DHS pushes back on claims of migrant children sex abuse
Anna Giaritelli
Video Embed
The Department of Homeland Security is going on the offense amid growing criticism of how it has neglected tens of thousands of unaccompanied migrant children at the border.
The DHS published a fact sheet on its website Wednesday evening highlighting the departmentwide work its federal law enforcement officers and agents have done over the past year to rescue child sex abuse victims and to prosecute adult offenders.
BORDER FALLING INTO CHAOS AHEAD OF TITLE 42 END DATE: ‘WE’RE IN TROUBLE’
“DHS is dedicated to battling child exploitation and abuse from every angle: identifying and rescuing victims, protecting and supporting victims and survivors, locating and apprehending perpetrators, and raising awareness through public education and outreach,” the department wrote in a statement.
However, Republicans are increasingly concerned about how the government has handled the 350,000 unaccompanied minors who crossed the border and were released into the United States under President Joe Biden’s watch. Children are first encountered by Border Patrol agents and then turned over to the Department of Health and Human Services’ Office of Refugee Resettlement (ORR), where the government will search for a relative, family friend, or another adult to release the child to.

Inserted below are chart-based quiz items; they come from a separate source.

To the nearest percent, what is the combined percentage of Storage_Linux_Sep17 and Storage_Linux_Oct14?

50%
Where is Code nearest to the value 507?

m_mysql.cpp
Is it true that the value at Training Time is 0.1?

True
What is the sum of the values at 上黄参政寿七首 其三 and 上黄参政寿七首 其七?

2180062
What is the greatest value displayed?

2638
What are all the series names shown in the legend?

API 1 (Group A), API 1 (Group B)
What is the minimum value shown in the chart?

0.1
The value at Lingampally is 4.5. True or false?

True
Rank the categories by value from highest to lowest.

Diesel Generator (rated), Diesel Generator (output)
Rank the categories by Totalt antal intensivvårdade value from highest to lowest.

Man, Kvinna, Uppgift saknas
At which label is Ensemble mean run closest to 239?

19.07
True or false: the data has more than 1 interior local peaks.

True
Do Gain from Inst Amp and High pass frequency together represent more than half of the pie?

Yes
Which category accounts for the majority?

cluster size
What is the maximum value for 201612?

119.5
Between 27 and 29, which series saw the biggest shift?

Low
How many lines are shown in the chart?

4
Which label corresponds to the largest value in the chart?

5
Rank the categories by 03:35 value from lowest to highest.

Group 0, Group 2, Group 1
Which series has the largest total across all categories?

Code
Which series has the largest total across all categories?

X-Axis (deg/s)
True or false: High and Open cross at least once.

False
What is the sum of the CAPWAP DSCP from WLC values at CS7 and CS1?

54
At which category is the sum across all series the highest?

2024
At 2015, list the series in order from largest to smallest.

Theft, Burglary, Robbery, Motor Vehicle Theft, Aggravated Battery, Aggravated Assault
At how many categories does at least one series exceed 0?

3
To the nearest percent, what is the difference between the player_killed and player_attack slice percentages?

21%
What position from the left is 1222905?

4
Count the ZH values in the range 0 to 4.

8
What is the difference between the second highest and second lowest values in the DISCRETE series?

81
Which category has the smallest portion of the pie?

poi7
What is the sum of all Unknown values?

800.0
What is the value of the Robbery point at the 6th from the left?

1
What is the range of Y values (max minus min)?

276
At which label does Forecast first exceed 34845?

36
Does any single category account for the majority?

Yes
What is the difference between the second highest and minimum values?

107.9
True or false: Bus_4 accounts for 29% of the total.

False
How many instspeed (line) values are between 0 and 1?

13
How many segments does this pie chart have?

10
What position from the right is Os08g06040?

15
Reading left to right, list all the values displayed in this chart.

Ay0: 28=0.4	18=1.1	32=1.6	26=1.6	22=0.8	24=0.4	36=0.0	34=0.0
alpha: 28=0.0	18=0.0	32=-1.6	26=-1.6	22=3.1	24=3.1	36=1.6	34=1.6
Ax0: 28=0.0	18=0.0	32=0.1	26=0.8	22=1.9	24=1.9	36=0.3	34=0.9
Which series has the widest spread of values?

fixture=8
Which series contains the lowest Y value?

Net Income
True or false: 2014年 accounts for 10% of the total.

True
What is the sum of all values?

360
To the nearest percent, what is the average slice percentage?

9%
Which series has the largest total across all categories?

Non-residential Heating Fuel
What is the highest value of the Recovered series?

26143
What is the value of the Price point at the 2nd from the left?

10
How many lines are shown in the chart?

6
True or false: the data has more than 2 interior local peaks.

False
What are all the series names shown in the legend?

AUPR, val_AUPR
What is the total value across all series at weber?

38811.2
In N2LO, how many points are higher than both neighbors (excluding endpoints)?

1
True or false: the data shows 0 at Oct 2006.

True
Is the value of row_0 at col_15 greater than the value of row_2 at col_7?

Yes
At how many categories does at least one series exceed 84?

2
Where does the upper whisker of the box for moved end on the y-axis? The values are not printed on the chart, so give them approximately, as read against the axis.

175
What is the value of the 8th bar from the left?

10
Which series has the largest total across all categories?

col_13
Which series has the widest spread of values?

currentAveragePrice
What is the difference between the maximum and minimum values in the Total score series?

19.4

In that time, the federal government lost track of 85,000 immigrant children after their release, only to be found in forced labor and sex work, according to an April report by the New York Times.
More than 75 other House lawmakers demanded transparency from the Biden administration in a letter sent to HHS Secretary Xavier Becerra and DHS Secretary Alejandro Mayorkas Wednesday, accusing them of knowingly and recklessly discharging unaccompanied children to adults across the country.
Without mentioning the New York Times report, DHS said its agencies, including the Secret Service, Immigration and Customs Enforcement’s Homeland Security Investigations, and the Science and Technology Directorate, identified or rescued 1,170 child victims of exploitation and abuse.
Federal investigators arrested 4,459 people for crimes of producing, distributing, or receiving child abuse material on both the dark web and clear web. Roughly half of those arrested were eventually convicted.
Through polygraph testing of online offenders, Secret Service officers uncovered more than 1,400 sexual assaults and 90 victims of sexual abuse, according to DHS.
The only mention of unaccompanied children by the department was about Customs and Border Protection’s general screening of migrant children for signs of being abused or exploited, trafficked, or enslaved in other ways.
CLICK HERE TO READ MORE FROM THE WASHINGTON EXAMINER
Robert Carey oversaw ORR at the end of the Obama administration and testified in a House hearing last month that migrant children were in hostile situations after being released into the U.S.
“Unaccompanied children are vulnerable, and the newest investigations demonstrate that some have been exploited by employers, often laboring for staffing agencies or contractors performing work for prominent U.S. companies and brands,” Carey said in his opening statement.